The narthex ("click" on image for further detail):
The entrance into this church is painted in a way that is intended to symbolize the road that takes one to God. The paintings depict the march of the Righteous into Paradise. They are led by the flying and trumpeting Angels and God Himself (with attempts to depict not only the Son, but the Father as well). Paradise is shown as an imaginative landscape through which peacocks, elephants, camels, and other exotic animals roam freely.

The nave ("click" on image for further detail):

The east wall of the main nave is devoted to the First Council of Nicaea (325) which established the Nicene Creed and opposed Arianism.
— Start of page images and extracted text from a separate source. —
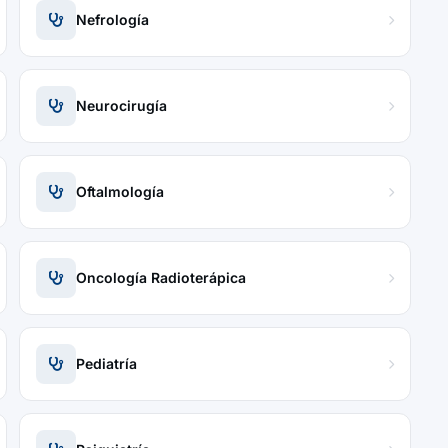
Nefrología
Neurocirugía
Oftalmología
Oncología Radioterápica
Pediatría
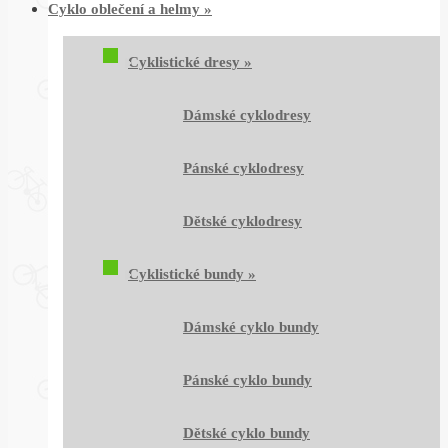
Cyklo oblečení a helmy
»
Cyklistické dresy
»
Dámské cyklodresy
Pánské cyklodresy
Dětské cyklodresy
Cyklistické bundy
»
Dámské cyklo bundy
Pánské cyklo bundy
Dětské cyklo bundy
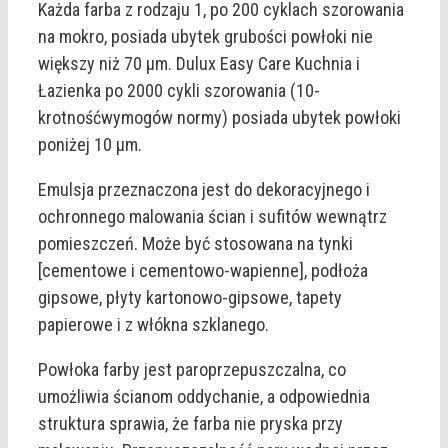
Każda farba z rodzaju 1, po 200 cyklach szorowania
na mokro, posiada ubytek grubości powłoki nie
większy niż 70 μm. Dulux Easy Care Kuchnia i
Łazienka po 2000 cykli szorowania (10-
krotnośćwymogów normy) posiada ubytek powłoki
poniżej 10 μm.
Emulsja przeznaczona jest do dekoracyjnego i
ochronnego malowania ścian i sufitów wewnątrz
pomieszczeń. Może być stosowana na tynki
[cementowe i cementowo-wapienne], podłoża
gipsowe, płyty kartonowo-gipsowe, tapety
papierowe i z włókna szklanego.
Powłoka farby jest paroprzepuszczalna, co
umożliwia ścianom oddychanie, a odpowiednia
struktura sprawia, że farba nie pryska przy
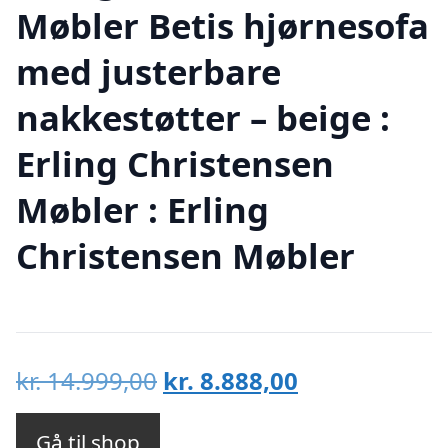
Møbler Betis hjørnesofa
med justerbare
nakkestøtter – beige :
Erling Christensen
Møbler : Erling
Christensen Møbler
Den
Den
kr.
14.999,00
kr.
8.888,00
oprindelige
aktuelle
pris
pris
Gå til shop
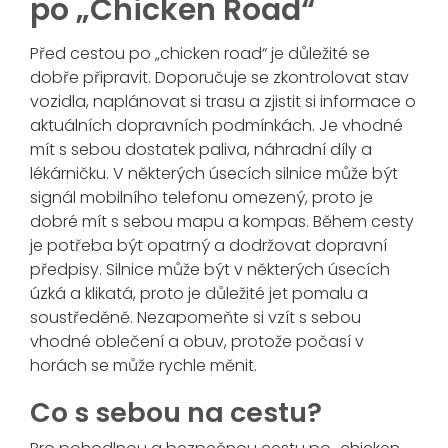
po „Chicken Road“
Před cestou po „chicken road“ je důležité se
dobře připravit. Doporučuje se zkontrolovat stav
vozidla, naplánovat si trasu a zjistit si informace o
aktuálních dopravních podmínkách. Je vhodné
mít s sebou dostatek paliva, náhradní díly a
lékárničku. V některých úsecích silnice může být
signál mobilního telefonu omezený, proto je
dobré mít s sebou mapu a kompas. Během cesty
je potřeba být opatrný a dodržovat dopravní
předpisy. Silnice může být v některých úsecích
úzká a klikatá, proto je důležité jet pomalu a
soustředěně. Nezapomeňte si vzít s sebou
vhodné oblečení a obuv, protože počasí v
horách se může rychle měnit.
Co s sebou na cestu?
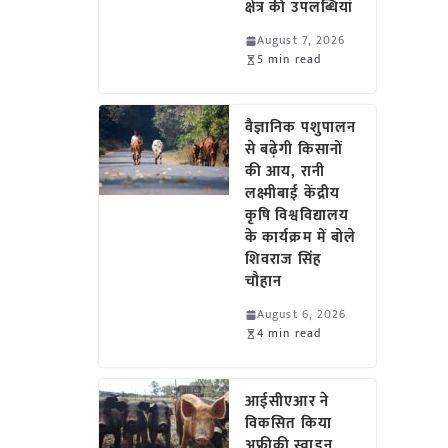
क्षेत्र की उपलब्धियां
August 7, 2026
5 min read
वैज्ञानिक पशुपालन
से बढ़ेगी किसानों
की आय, रानी
लक्ष्मीबाई केंद्रीय
कृषि विश्वविद्यालय
के कार्यक्रम में बोले
शिवराज सिंह
चौहान
August 6, 2026
4 min read
आईसीएआर ने
विकसित किया
अफ्रीकी स्वाइन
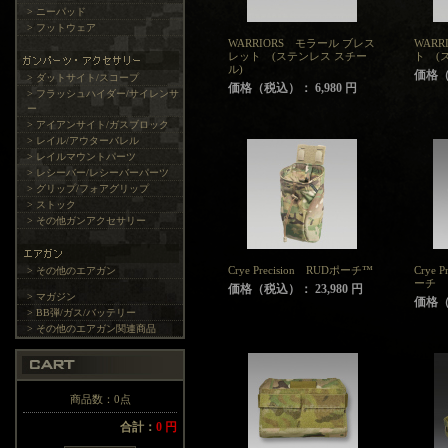
> ニーパッド
> フットウェア
WARRIORS モラール ブレス
WARR
レット (ステンレス スチー
ト (
ル)
価格（税
> ダットサイト/スコープ
価格（税込）： 6,980 円
> フラッシュハイダー/サイレンサ
ー
> アイアンサイト/ガスブロック
> レイル/アウターバレル
> レイルマウントパーツ
> レシーバー/レシーバーパーツ
> グリップ/フォアグリップ
> ストック
> その他ガンアクセサリー
Crye Precision RUDポーチ™
Crye 
> その他のエアガン
ーチ
価格（税込）： 23,980 円
> マガジン
価格（税
> BB弾/ガス/バッテリー
> その他のエアガン関連商品
商品数：0点
合計：
0 円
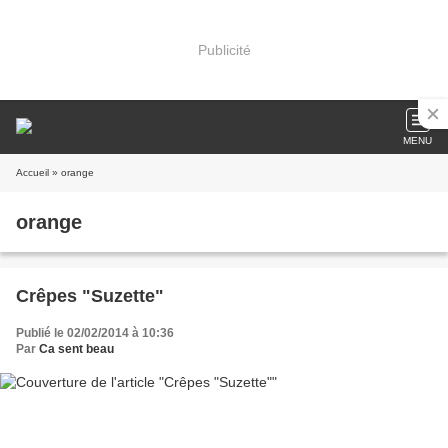
Publicité
MENU
Accueil
» orange
orange
Crêpes "Suzette"
Publié le 02/02/2014 à 10:36
Par
Ca sent beau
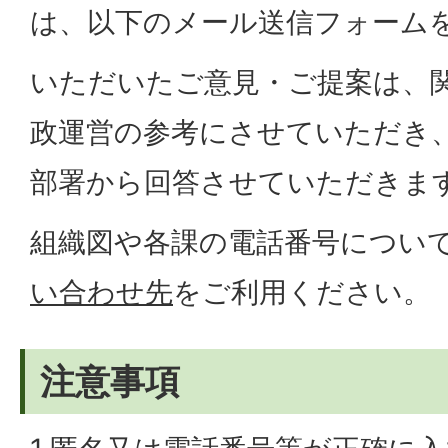
は、以下のメール送信フォーム
いただいたご意見・ご提案は、
政運営の参考にさせていただき
部署から回答させていただきま
組織図や各課の電話番号につい
い合わせ先
をご利用ください。
注意事項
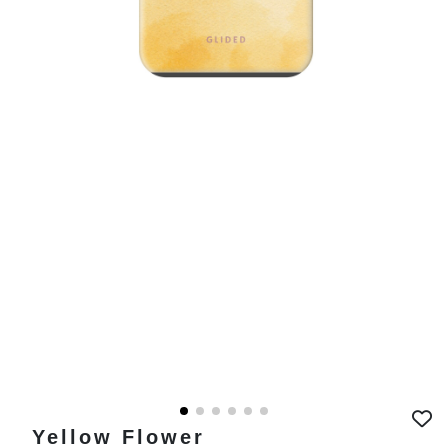
Yellow Flower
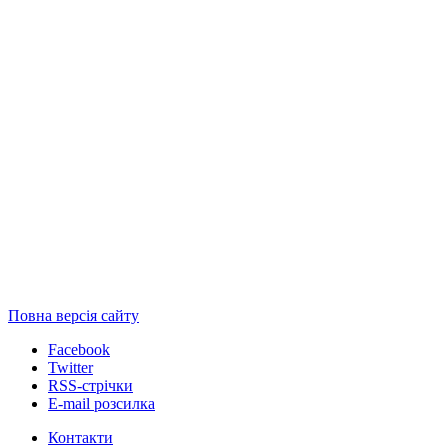
Повна версія сайту
Facebook
Twitter
RSS-стрічки
E-mail розсилка
Контакти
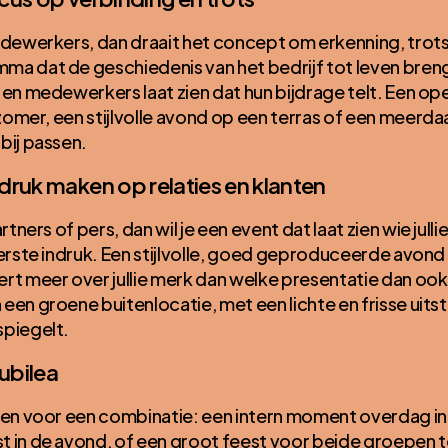
edewerkers, dan draait het concept om erkenning, trot
ma dat de geschiedenis van het bedrijf tot leven breng
 en medewerkers laat zien dat hun bijdrage telt. Een op
 zomer, een stijlvolle avond op een terras of een meerda
bij passen.
ndruk maken op relaties en klanten
tners of pers, dan wil je een event dat laat zien wie jullie 
eerste indruk. Een stijlvolle, goed geproduceerde avond
 meer over jullie merk dan welke presentatie dan ook
een groene buitenlocatie, met een lichte en frisse uitst
spiegelt.
ubilea
zen voor een combinatie: een intern moment overdag in
 in de avond, of een groot feest voor beide groepen t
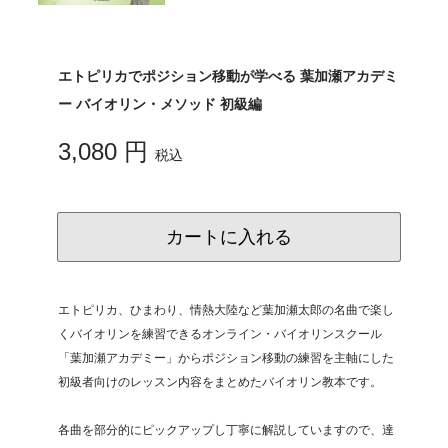
エトピリカでポジション移動が学べる 葉加瀬アカデミ
ー バイオリン・メソッド 初級編
3,080 円
税込
カートに入れる
エトピリカ、ひまわり、情熱大陸など葉加瀬太郎の名曲で楽し
くバイオリンを練習できるオンライン・バイオリンスクール
「葉加瀬アカデミー」からポジション移動の練習を主軸にした
初級者向けのレッスン内容をまとめたバイオリン教本です。
各曲を部分的にピックアップし丁寧に解説していますので、達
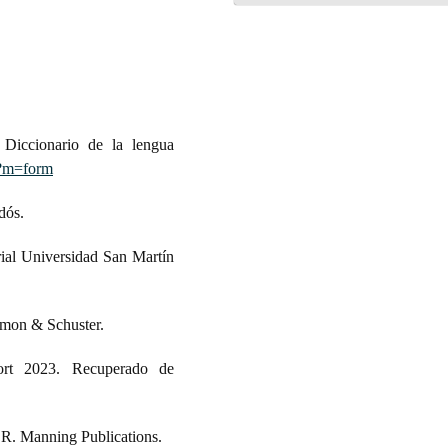
 Diccionario de la lengua
ad?m=form
dós.
rial Universidad San Martín
imon & Schuster.
ort 2023. Recuperado de
h R. Manning Publications.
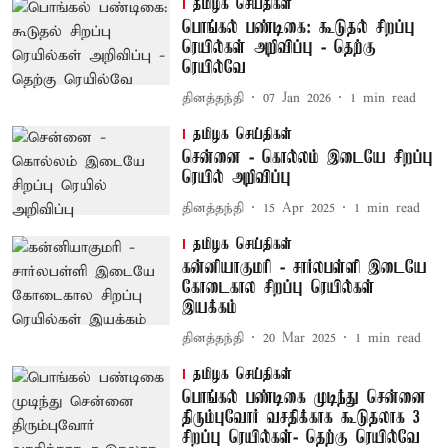
தமிழக செய்திகள்
பொங்கல் பண்டிகை: கூடுதல் சிறப்பு
ரெயில்கள் அறிவிப்பு - தெற்கு
ரெயில்வே
தினத்தந்தி
07 Jan 2026
1
min read
தமிழக செய்திகள்
சென்னை - கொல்லம் இடையே சிறப்பு
ரெயில் அறிவிப்பு
தினத்தந்தி
15 Apr 2025
1
min read
தமிழக செய்திகள்
கன்னியாகுமரி - சார்லபள்ளி இடையே
கோடைகால சிறப்பு ரெயில்கள்
இயக்கம்
தினத்தந்தி
20 Mar 2025
1
min read
தமிழக செய்திகள்
பொங்கல் பண்டிகை முடிந்து சென்னை
திரும்புவோர் வசதிக்காக கூடுதலாக 3
சிறப்பு ரெயில்கள்- தெற்கு ரெயில்வே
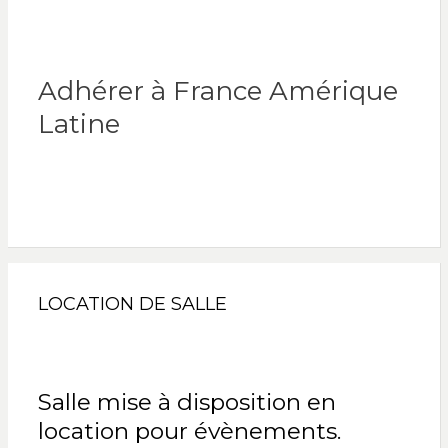
Adhérer à France Amérique
Latine
LOCATION DE SALLE
Salle mise à disposition en
location pour évènements.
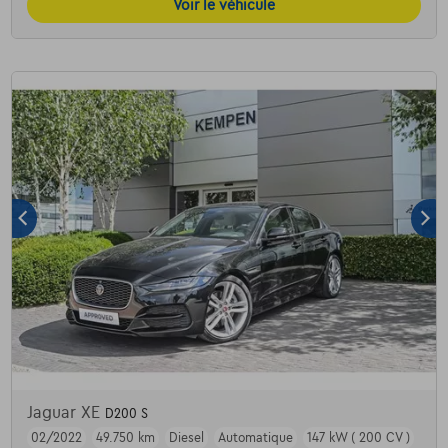
Voir le véhicule
Jaguar XE
D200 S
02/2022
49.750 km
Diesel
Automatique
147 kW ( 200 CV )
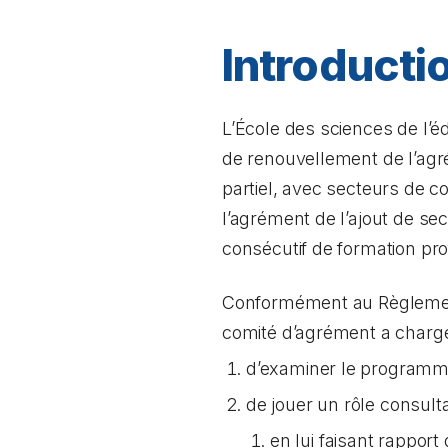
Introducti
L’École des sciences de l’é
de renouvellement de l’ag
partiel, avec secteurs de c
l’agrément de l’ajout de s
consécutif de formation pro
Conformément au Règlement
comité d’agrément a charg
d’examiner le programme 
de jouer un rôle consult
en lui faisant rappo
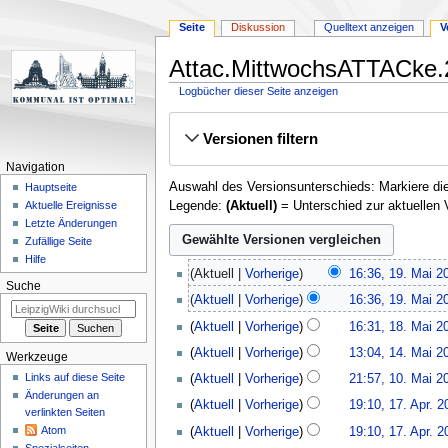
Seite
Diskussion
Quelltext anzeigen
V
Attac.MittwochsATTACke.2
Logbücher dieser Seite anzeigen
Zur
Zur
Versionen filtern
Navigation
Suche
springen
springen
Navigation
Auswahl des Versionsunterschieds: Markiere die
Hauptseite
Legende:
(Aktuell)
= Unterschied zur aktuellen 
Aktuelle Ereignisse
Letzte Änderungen
Zufällige Seite
Hilfe
19.
Aktuell
Vorherige
16:36, 19. Mai 2
Mai
Suche
K
Aktuell
Vorherige
16:36, 19. Mai 2
2010
e
K
18.
Aktuell
Vorherige
16:31, 18. Mai 2
i
e
Mai
K
14.
n
Aktuell
Vorherige
13:04, 14. Mai 2
i
Werkzeuge
2010
e
Mai
e
K
10.
n
Links auf diese Seite
Aktuell
Vorherige
21:57, 10. Mai 2
i
2010
B
e
Mai
e
Änderungen an
K
17.
n
Aktuell
Vorherige
19:10, 17. Apr. 2
e
i
2010
verlinkten Seiten
B
e
April
e
K
a
n
Atom
Aktuell
Vorherige
19:10, 17. Apr. 2
e
i
2010
B
e
r
e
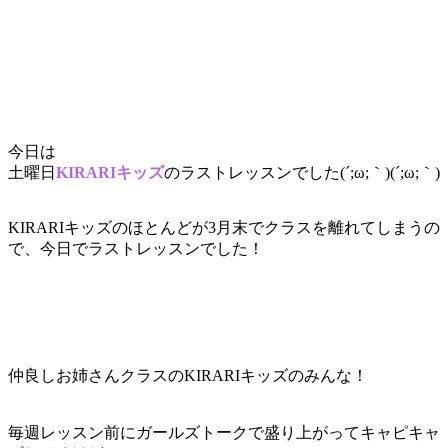
今日は
土曜日
KIRARIキッズ
のラストレッスンでした(´;ω;｀)(´;ω;｀)
KIRARIキッズのほとんどが3月末でクラスを離れてしまうの
で、今日でラストレッスンでした！
仲良しお姉さんクラスのKIRARIキッズのみんな！
毎週レッスン前にガールズトークで盛り上がってキャピキャ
Note also the stacidia (a chair with a fold up seat with arm rests high enough to be used while standing) running along the bottom of the west wall (several are also located near the entrance to the nave in the narthex as shown above). The dominant themes of the other wall paintings are major events of the New Testament. The pictures shown here include the expulsion of merchants from the Temple, Jesus with the Apostles, and the Baptism of the Ethiopian by the Apostle Philip. Multiple attempts to portray the individual Persons of the Holy Trinity can be found in the nave.

The iconostasis ("click" on image for further detail):

The iconostasis of the Holy Trinity Gate Church was carved out of lime-tree wood in 1734 and gilded. The Icons pictured include the Archangel Michael, the Theotokos, Jesus Christ, and Archangel Gabriel. Also shown before the iconostasis is a sixteen-candle chandelier that was cast in 1725.